# 所给文本:
_ _ _ _
HDU3060 Area2 简单多边形面积并

不需要正规的三角剖分，用求多边形面积的思想，从一点出发连接多边形的边得到很多三
角形，三角形有向边方向决定有向面积有正有负，相加得到多边形面积的正值或负值。
把两个多边形都分成若干这样的三角形，求每对三角形的交，根据两三角形有向边顺逆时
针关系确定相交面积的正负号，最后两多边形面积和减去相交面积。

#include<stdio.h>
#include<string.h>
#include<stdlib.h>
#include<math.h>
#include<algorithm>
const int maxn = 555;
const int maxisn = 10;
const double eps = 1e-8;
const double pi = acos(-1.0);
int dcmp(double x)
{
    if(x > eps) return 1;
    return x < -eps ? -1 : 0;
}
inline double min(double a, double b)
{return a < b ? a : b;}
inline double max(double a, double b)
{return a > b ? a : b;}
inline double Sqr(double x)
{return x * x;}
struct Point
{
    double x, y;
    Point(){x = y = 0;}
    Point(double a, double b)
_ _ _ _
# 源数据:

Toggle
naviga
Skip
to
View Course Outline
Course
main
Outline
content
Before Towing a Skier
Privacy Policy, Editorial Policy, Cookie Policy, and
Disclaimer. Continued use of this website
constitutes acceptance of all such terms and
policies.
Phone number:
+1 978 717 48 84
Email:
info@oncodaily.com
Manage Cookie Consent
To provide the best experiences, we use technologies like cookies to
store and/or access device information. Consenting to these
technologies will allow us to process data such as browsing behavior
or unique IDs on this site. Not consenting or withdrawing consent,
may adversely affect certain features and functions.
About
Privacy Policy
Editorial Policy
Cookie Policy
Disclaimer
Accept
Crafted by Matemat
_ _ _ _
# 待办事项:
1. 请引用多边形面积并一文中从“#include<stdio.h>”往下直到“int dcmp(double x)”的全部内容。
2. 根据多边形面积并一文回答：
(a) 求多边形面积时，从哪里出发连接多边形的边？
(b) 最后如何得出两个多边形的面积并？
(c) 代码中 eps 被设为多少？
3. 从多边形面积并一文停下的地方接着往下写。

# 任务结果:
1.
#include<stdio.h>
#include<string.h>
#include<stdlib.h>
#include<math.h>
#include<algorithm>
const int maxn = 555;
const int maxisn = 10;
const double eps = 1e-8;
const double pi = acos(-1.0);
int dcmp(double x)

2.
(a) 从一点出发。
(b) 用两多边形面积和减去相交面积。
(c) 1e-8。

3.
    {x = a, y = b;}
    inline Point operator-(const Point &b)const
    {return Point(x - b.x, y - b.y);}
    inline Point operator+(const Point &b)const
    {return Point(x + b.x, y + b.y);}
    inline double dot(const Point &b)const
    {return x * b.x + y * b.y;}
    inline double cross(const Point &b, const Point &c)const
    {return (b.x - x) * (c.y - y) - (c.x - x) * (b.y - y);}
};
Point LineCross(const Point &a, const Point &b, const Point &c, const Point &d)
{
    double u = a.cross(b, c), v = b.cross(a, d);
    return Point((c.x * v + d.x * u) / (u + v), (c.y * v + d.y * u) / (u + v));
}
double PolygonArea(Point p[], int n)
{
    if(n < 3) return 0.0;
    double s = p[0].y * (p[n - 1].x - p[1].x);
    p[n] = p[0];
    for(int i = 1; i < n; ++ i)
        s += p[i].y * (p[i - 1].x - p[i + 1].x);
    return fabs(s * 0.5);
}
double CPIA(Point a[], Point b[], int na, int nb)//ConvexPolygonIntersectArea
{
    Point p[maxisn], tmp[maxisn];
    int i, j, tn, sflag, eflag;
    a[na] = a[0], b[nb] = b[0];
    memcpy(p, b, sizeof(Point) * (nb + 1));
    for(i = 0; i < na && nb > 2; ++ i)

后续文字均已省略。